Judith would recalled to the school pupils how they were shaved, not only on their heads but also under their arms and on their private parts. After the shaving process she could not recognise her mother and it took some time, shouting her mother’s name, before they were all reunited.

Judith did not like to talk about conditions in Auschwitz where she endured so much pain but was happy to tell young people about how she and her sister and mother survived long enough to be selected in September for a labour camp. Those selected were sent for a shower, the first she had since her arrival in Auschwitz in May 1944. To her dismay she was marched to a building with a notice “Gaskammer” but it turned out to be a shower room.

With the briefest of showers the three were each given a pair of pants, until then they had no underwear, and a different set of prison clothing. Happily the next journey was a little better than the first and their little group was put to work in a munitions factory in Lippstadt in Germany.

t was there that Judith’s knowledge of physics and watchmaking saved her life. When the machines broke down she could fix them. One day a German officer asked how she was able to fix machines and she told him of her study of physics and that latterly she was a watchmaker. From that moment on she fixed the watches of the German officers at night and was rewarded with extra soup, which she shared with her mother and sister.

In April 1945, as the allies advanced, the predominantly female prisoners were marched into the mountains and many prisoners died or were shot en route. The little family stuck together until one morning they woke up and there were no guards and in the distance they saw a unit of the American army.
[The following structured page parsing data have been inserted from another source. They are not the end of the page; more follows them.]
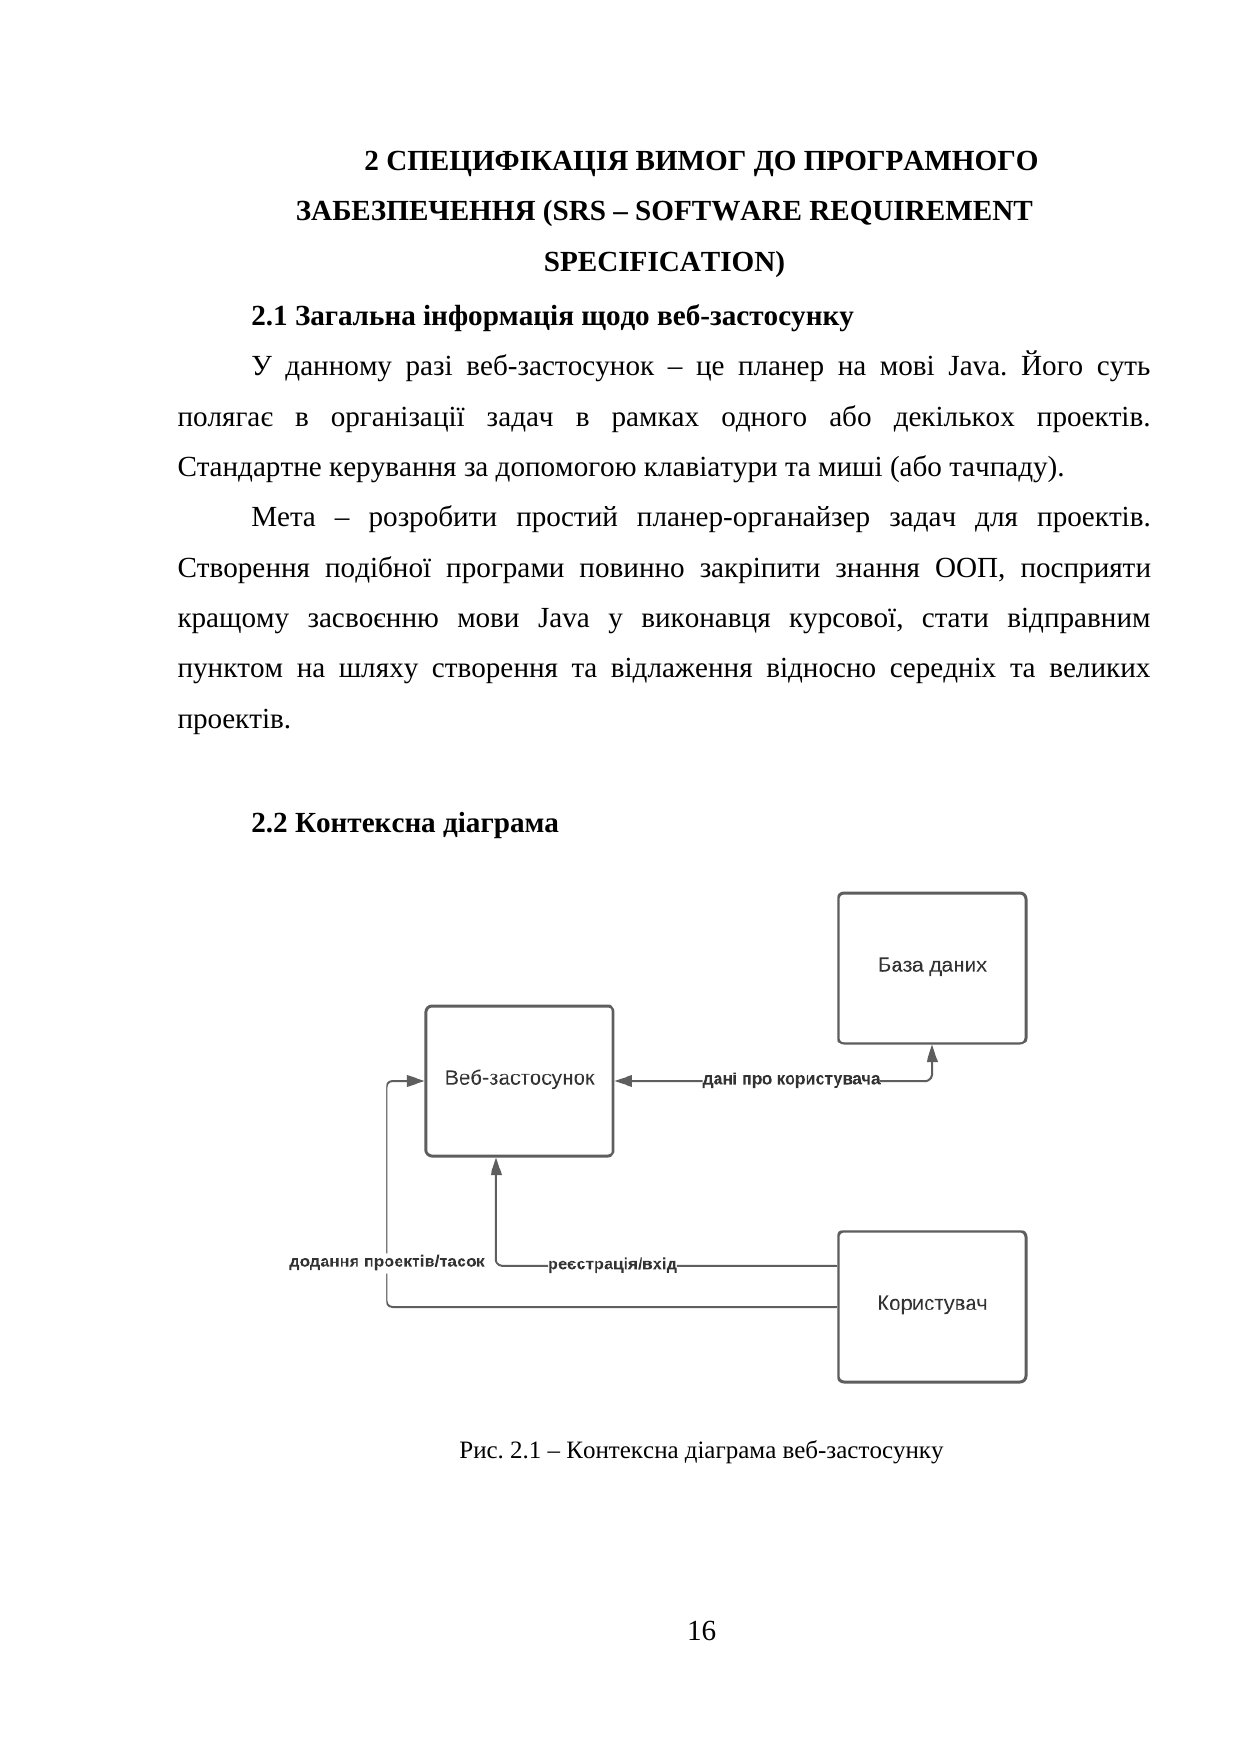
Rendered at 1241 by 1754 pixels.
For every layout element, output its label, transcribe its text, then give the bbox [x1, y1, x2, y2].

text Мета – розробити простий планер-органайзер задач для проектів. Створення подібної програми повинно закріпити знання ООП, посприяти кращому засвоєнню мови Java у виконавця курсової, стати відправним пунктом на шляху створення та відлаження відносно середніх та великих проектів. [177, 499, 1152, 734]
subtitle 2 СПЕЦИФІКАЦІЯ ВИМОГ ДО ПРОГРАМНОГО ЗАБЕЗПЕЧЕННЯ (SRS – SOFTWARE REQUIREMENT SPECIFICATION) [177, 143, 1152, 277]
text У данному разі веб-застосунок – це планер на мові Java. Його суть полягає в організації задач в рамках одного або декількох проектів. Стандартне керування за допомогою клавіатури та миші (або тачпаду). [177, 348, 1152, 483]
subtitle 2.1 Загальна інформація щодо веб-застосунку [177, 298, 1152, 332]
subtitle 2.2 Контексна діаграма [177, 806, 1152, 839]
picture [251, 855, 1063, 1419]
text Рис. 2.1 – Контексна діаграма веб-застосунку [177, 1435, 1152, 1464]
Their liberation in a small village in Germany was, as Judith described, truly unbelievable. The American general ordered all the inhabitants into the streets and advised the villagers that in similar villages German soldiers ordered Jews from their homes with a 10-minute warning. He gave the villagers the same 10 minutes to remove what they required and then gave the remnants of humanity in front of him free reign in the village. Judith spoke to school children, with some embarrassment, about how she remembered that they behaved like animals, pulling out food and clothing without pausing to think of the villagers.

In a very short time Judith was selected to work as an interpreter for the British army. One day she and the other interpreters were invited to afternoon tea with the army officers. They were invited again the next day when she was told a young Jewish officer would be joining them and as they say, the rest was history.

The young army officer turned out to be Lieutenant Harold Rosenberg, who she said never left her side from that day on for the rest of their lives. This gallant young officer went to Field Marshal Montgomery himself to ask for permission to marry her; Montgomery ordered his batman to prepare the necessary approval.

Judith and Harold were married by Isaac Richards, Chaplain to the Forces, on April 14, 1946, in Warburg, Westphalia. Judith always kept by her side pictures of that day together with a copy of the wedding invitation and a copy of the wedding breakfast.

Judith and Harold settled in Glasgow where they had almost 60 years of a sublime and mutually adoring marriage. They were deeply in love until the sad day in 2005 when he died in her arms on Yom Kippur, the holiest day of the year.

With Harold, Judith enjoyed golf, music, opera, art and travel. Until two weeks before her death Judith could speak four languages, recite the majority of the periodic table, tell you about the planets and black holes and the plot of any opera or classic English novel.

Judith was a walking encyclopaedia and a true survivor. She is survived in Hungary by her only blood relative, Erika Marosi, her sister Kati’s daughter.